Note that enabling performance timing will tend to slow down Nuke’s processing, due to the extra overhead of starting and stopping the timers frequently and the need to synchronize the working threads more often. So in general Nuke will run more slowly with performance timing enabled, but it should still give you an accurate picture of where the processing time is being spent in your script.

To enable performance timing, either run Nuke from the command line with the “-P” option, or use the Python call:

nuke.startPerformanceTimers()

to start the performance timers.

You can also call:

nuke.usingPerformanceTimers()

to check whether or not performance timing has been enabled.

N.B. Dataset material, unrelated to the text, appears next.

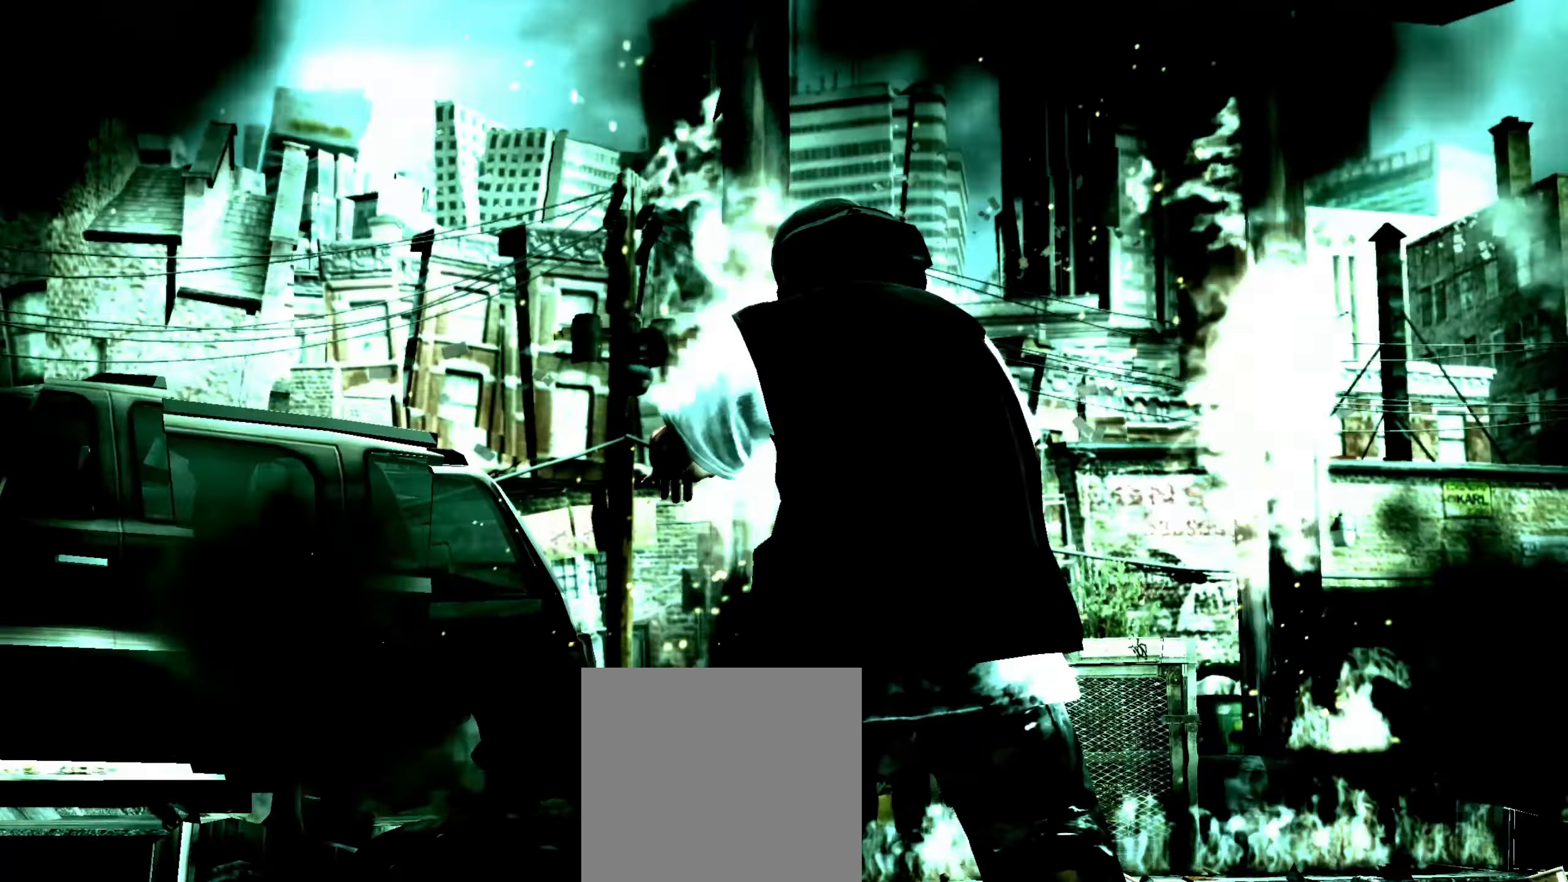
{"dt_ms": 500, "buttons": [], "left_stick": "center", "right_stick": "up-left", "events": [[33, "right_stick", "up-right"], [83, "right_stick", "down-right"], [117, "left_stick", "down"], [200, "right_stick", "up-right"], [283, "right_stick", "down-left"], [300, "left_stick", "center"], [367, "right_stick", "up-right"], [450, "right_stick", "down-left"], [500, "right_stick", "up-left"]]}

To turn off the performance timers, you can call:

nuke.stopPerformanceTimers()

or, to reset all timers to zero, use:

nuke.resetPerformanceTimers().

A Note on Nuke’s Architecture

When a node in Nuke is asked to render something, there are four main stages to its processing:

  • store - the first thing the node does is store the values the user has selected on its knobs.
  • validate - this is where the node tells Nuke about the output it produces, for example which channels it can produce and what size the output will be.
  • request - this is where the node works out what data it will need from its inputs in order to produce its output (for example channels needed, region required).
  • engine - this is where the node does most of its work, and actually generates its output. This will usually be where most of the processing time is spent!

For more information about processing in Nuke, see the NDK Dev Guide.

Obtaining Performance Timings via Python

Nuke’s performance timers collect information on each of these four stages of processing, which can be accessed using Python. In addition, when performance timing is active, timing information will be displayed in the node graph. Also, the nodes themselves will be colored according to the proportion of the total processing time that was spent in each one, from green (fast nodes) through to red (slow nodes).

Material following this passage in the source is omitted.